## DOCUMENT
(Le Potentiel 09/08/2012)
Echec ! C’est le mot à retenir du sommet de Kampala où les
chefs d’Etat du Conférence internationale sur la région des Grands Lacs (CIRGL)
ont planché sur l’instabilité dans l’Est de la RDC. Quatre raisons sont à la
base de ce raté prévisible : les caprices de Kagame exaspèrent ses soutiens
occidentaux face au drame humanitaire vécu dans l’Est de la RDC. Puis, le poids
de l’opinion publique congolaise qui veille au grain voire aux détails. Ensuite,
le quorum des chefs d’Etat présents à ce sommet sème le doute sur leur adhésion
à la démarche. Enfin, Kampala est considéré comme juge et partie. Encore du
temps perdu !
Les pays de la Conférence internationale pour la
région des Grands Lacs (CIRGL) n’ont pas pu se mettre d’accord sur la
composition de la Force internationale neutre devant être déployée, en principe,
à la frontière entre la RDC et le Rwanda pour neutraliser tous les «forces
négatives», dont les FDRL et le M23 ainsi que d’autres groupes armés, qui
opèrent dans la partie Est de la RDC.
La déclaration finale
signée hier mercredi 8 août à Kampala par les chefs d’Etat et de délégations de
la CIRGL, après un jour de prorogation, n’a pas non plus résolu le problème.
Bien au contraire. Elle donne la preuve de profondes divergences qui ont
caractérisé la réunion de Kampala. Ainsi, en campant chacun sur sa position,
Kinshasa et Kigali, ont fait échouer une réunion, censée pourtant baliser la
voie à l’opérationnalisation de la Force internationale neutre.
Cependant, une brèche a vite été trouvée à Kampala pour
camoufler l’échec de cette rencontre. Un sous-comité, composé des ministres de
la Défense de la CIRGL, a été mise en place, avec pour principale mission de
proposer des pistes de solutions pour «l’opérationnalisation» de la Force
internationale neutre.
Pour leur part, c’est dans «quatre
semaines» que les chefs d’Etat et de gouvernement de la CIRGL ont promis de se
rencontrer pour lever une option définitive quant à l’opérationnalisation de
cette Force internationale neutre.
Les raisons de
la dérive
Pour une fois, Kigali n’a pas trouvé gain de cause dans
ses revendications. Kinshasa est ainsi parvenu à le faire fléchir. Raison de
plus pour s’interroger sur les raisons de la dérive de Kampala. Quatre cas de
figure se présentent en vue d’un décryptage objectif de cette
situation.
La première hypothèse est à chercher du côté de
Kigali. En effet, depuis un temps, Kagame ne passe plus pour «l’enfant chéri»

## MATÉRIEL
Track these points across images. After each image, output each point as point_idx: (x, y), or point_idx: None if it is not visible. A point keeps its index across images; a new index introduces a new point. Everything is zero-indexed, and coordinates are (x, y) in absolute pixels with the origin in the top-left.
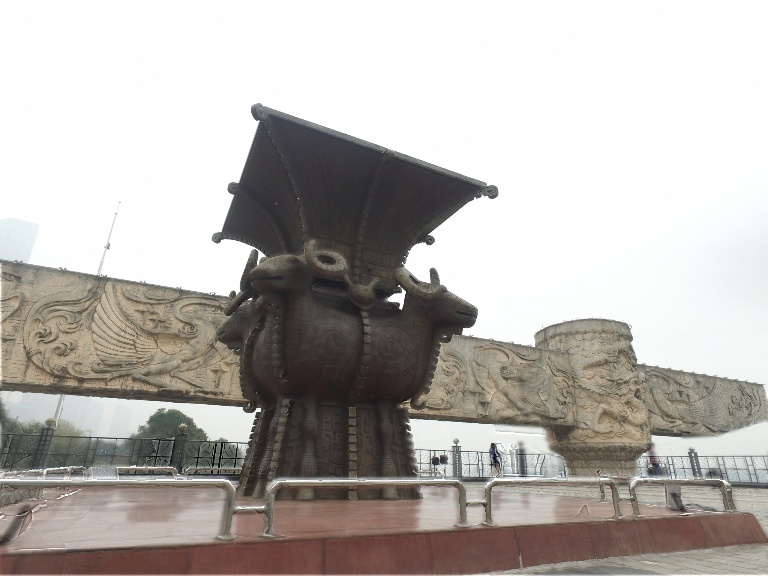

## CONSIGNE
Répondez à ces questions sur l'article consacré au sommet de Kampala :
1. Quel jour la déclaration finale a-t-elle été signée ?
2. De qui se compose le sous-comité mis en place à Kampala ?
3. Dans quel délai les chefs d'État et de gouvernement de la CIRGL ont-ils promis de se rencontrer de nouveau ?

## RÉPONSE COMPLÈTE
1. Le mercredi 8 août.
2. Des ministres de la Défense de la CIRGL.
3. Dans quatre semaines.